I'll bring my crampons, you bring your money.... :whoo:


----------



## Leftie (May 9, 2012)

Heavy overnight rain is forecast for tonight although tomorrow should be OKish.

Just on the outside chance that the course may be closed, could the 3 of you please PM me with your contact numbers and let me know if you would prefer a text or voice message.

I'll only contact you if there is a problem and if you haven't heard anything by 10.30 then - game on :thup:


----------



## teegirl (May 9, 2012)

Thanks Roger. pm sent.

Ty Bob!!


----------



## AuburnWarrior (May 9, 2012)

PM sent Roger.

I really do hope we get out - I'm really looking forward to it!


----------



## JustOne (May 9, 2012)

Leftie you have a PM.


----------



## teegirl (May 11, 2012)

Thanks very much for the alternative venue AW, realy nice course, and thanks too to leftie and CH, weather was damp, my playing was not so good, butnstill had a great afternoon.  Caught up with police car at Cambridge doing 68 mph, sonI  I went past....it followed me to Grantham!!!! Made me consentrate and kept me awakeWill post the picture tomorrow Leftie, but maybe not too eatly


----------



## teegirl (May 11, 2012)

teegirl said:



			Thanks very much for the alternative venue AW, realy nice course, and thanks too to leftie and CH, weather was damp, my playing was not so good, butnstill had a great afternoon.  Caught up with police car at Cambridge doing 68 mph, sonI  I went past....it followed me to Grantham!!!! Made me consentrate and kept me awakeWill post the picture tomorrow Leftie, but maybe not too eatly
		
Click to expand...

Ooops, Sorry about the above post, I wrote it on my moby, and didn't realise I was quiet as tired as that.....

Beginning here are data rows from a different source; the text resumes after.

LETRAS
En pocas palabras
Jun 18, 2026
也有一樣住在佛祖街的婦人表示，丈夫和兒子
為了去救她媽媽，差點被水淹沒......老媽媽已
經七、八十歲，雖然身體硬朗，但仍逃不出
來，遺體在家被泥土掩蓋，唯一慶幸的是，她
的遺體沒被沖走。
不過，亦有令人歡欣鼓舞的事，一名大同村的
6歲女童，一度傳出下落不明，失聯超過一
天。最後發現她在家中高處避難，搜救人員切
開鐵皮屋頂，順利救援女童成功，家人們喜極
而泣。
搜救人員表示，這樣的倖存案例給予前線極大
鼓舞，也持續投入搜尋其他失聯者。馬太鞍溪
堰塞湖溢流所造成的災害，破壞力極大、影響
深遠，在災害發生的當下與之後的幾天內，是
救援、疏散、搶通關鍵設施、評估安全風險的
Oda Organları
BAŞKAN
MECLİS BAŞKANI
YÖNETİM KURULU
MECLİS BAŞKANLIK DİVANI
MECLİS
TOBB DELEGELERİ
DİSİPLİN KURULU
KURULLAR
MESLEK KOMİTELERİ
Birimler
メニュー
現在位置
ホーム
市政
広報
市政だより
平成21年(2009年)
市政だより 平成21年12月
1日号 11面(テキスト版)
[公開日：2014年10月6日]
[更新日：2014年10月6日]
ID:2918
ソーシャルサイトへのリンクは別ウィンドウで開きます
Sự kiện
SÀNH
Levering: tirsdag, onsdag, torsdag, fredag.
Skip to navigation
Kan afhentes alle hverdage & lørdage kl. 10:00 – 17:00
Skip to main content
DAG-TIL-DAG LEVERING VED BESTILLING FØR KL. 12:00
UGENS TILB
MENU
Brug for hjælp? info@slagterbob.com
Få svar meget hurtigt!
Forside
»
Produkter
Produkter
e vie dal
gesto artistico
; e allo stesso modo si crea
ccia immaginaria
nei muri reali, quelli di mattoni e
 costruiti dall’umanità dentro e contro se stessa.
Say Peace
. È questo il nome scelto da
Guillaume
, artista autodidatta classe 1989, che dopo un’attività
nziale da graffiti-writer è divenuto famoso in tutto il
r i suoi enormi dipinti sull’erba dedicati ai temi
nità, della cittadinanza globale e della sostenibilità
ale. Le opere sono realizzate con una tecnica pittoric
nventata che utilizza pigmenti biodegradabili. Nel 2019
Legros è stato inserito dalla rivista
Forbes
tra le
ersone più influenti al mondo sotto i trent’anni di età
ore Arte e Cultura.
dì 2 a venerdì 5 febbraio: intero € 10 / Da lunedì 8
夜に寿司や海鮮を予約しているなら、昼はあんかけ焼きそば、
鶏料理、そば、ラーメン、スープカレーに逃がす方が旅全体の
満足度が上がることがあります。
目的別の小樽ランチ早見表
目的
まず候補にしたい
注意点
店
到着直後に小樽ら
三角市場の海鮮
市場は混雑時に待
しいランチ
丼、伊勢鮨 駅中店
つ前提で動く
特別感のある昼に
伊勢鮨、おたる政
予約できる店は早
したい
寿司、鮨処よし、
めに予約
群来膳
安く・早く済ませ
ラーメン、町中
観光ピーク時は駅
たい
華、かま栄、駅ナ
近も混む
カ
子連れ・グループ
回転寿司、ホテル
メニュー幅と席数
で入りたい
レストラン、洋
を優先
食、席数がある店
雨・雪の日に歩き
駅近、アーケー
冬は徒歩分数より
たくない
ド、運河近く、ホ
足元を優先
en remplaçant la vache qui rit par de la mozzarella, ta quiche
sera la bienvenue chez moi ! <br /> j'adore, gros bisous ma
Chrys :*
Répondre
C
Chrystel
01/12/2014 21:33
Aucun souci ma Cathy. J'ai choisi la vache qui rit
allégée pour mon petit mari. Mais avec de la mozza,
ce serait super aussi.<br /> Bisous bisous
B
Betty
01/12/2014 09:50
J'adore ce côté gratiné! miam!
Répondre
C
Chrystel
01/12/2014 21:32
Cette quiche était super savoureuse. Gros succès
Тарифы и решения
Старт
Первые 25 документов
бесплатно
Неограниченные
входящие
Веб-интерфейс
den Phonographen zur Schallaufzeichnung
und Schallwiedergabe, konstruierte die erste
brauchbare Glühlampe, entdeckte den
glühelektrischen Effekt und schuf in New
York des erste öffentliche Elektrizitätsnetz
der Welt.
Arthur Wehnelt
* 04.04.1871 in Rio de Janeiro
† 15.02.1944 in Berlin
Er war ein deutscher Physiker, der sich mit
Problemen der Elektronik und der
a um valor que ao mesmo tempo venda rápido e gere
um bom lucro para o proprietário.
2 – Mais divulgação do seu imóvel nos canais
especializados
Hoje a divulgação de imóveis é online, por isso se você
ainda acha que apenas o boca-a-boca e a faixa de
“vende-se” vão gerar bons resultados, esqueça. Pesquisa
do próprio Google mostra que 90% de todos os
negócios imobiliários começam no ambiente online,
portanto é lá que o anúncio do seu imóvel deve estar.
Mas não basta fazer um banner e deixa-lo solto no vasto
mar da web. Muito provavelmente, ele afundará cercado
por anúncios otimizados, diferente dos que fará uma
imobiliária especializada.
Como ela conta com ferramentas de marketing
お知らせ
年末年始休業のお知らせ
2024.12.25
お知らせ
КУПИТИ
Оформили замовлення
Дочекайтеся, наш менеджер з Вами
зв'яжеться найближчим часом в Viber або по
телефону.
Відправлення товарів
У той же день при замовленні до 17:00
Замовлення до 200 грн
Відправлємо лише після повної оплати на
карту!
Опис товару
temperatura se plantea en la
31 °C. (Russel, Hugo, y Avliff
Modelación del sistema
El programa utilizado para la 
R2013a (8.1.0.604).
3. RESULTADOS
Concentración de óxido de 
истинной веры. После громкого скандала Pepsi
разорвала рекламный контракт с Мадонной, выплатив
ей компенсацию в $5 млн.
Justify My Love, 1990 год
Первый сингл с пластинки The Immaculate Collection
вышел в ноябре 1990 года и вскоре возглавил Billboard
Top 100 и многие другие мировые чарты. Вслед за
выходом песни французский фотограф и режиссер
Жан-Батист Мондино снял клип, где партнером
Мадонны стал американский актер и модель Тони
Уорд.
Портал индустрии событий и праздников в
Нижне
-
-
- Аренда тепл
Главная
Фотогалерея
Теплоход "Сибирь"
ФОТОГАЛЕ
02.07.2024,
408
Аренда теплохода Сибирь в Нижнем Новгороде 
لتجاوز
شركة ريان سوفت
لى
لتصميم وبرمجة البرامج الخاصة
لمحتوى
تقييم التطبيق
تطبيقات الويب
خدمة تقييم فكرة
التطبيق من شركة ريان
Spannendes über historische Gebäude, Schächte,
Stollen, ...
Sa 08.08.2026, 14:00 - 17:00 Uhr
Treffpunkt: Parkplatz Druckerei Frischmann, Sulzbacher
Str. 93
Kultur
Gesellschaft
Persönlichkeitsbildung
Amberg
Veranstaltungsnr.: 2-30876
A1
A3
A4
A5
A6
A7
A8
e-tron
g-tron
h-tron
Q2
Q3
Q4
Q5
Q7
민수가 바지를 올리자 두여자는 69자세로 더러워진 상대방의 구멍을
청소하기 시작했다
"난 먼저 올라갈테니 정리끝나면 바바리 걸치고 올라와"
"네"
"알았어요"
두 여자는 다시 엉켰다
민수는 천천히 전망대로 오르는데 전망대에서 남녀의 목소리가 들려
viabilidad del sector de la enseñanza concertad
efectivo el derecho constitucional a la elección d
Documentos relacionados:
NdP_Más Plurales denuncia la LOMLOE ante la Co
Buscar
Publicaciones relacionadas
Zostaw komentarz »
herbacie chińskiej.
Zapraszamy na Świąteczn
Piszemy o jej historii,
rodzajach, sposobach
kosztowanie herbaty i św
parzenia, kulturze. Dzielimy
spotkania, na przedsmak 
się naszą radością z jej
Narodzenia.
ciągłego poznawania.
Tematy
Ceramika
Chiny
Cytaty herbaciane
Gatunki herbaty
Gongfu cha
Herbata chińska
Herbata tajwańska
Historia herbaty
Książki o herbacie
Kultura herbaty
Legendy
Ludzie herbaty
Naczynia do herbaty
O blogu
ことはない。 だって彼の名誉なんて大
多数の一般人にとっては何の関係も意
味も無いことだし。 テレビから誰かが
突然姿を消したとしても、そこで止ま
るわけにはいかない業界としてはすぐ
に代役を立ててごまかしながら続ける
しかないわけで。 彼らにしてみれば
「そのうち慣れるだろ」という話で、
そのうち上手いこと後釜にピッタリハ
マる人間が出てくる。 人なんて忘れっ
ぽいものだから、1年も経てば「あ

Now to figure out how to put that picture on here...

Captions anyone?


----------



## Leftie (May 11, 2012)

Thanks for those Jan :mmm:

Glad you got home safe and sound.

Thanks to AW for re-arranging the venue and to all for the company.  Enjoyable afternoon and evening.  Shame about the weather.


----------



## CrapHacker18 (May 11, 2012)

Great fun.

Great company.

Blimmin' difficult conditions.





I still say it's a stupid bloody game.

:cheers:

Thanks to everyone.

:thup:


----------



## AuburnWarrior (May 12, 2012)

It was my absolute pleasure to host you all.  You're all more than welcome to return any time.
The weather was dreadful!  I've never experienced horizontal rain. oo:


----------



## Leftie (May 12, 2012)

AuburnWarrior said:



			I've never experienced horizontal rain. oo:
		
Click to expand...

Should have been at Woodhall Spa on the Sunday then instead of sitting at home feeling smug that you "couldn't make it".  Now those were slightly inclement conditions.







Wimp 


Nice of you to re-arrange the venue though


----------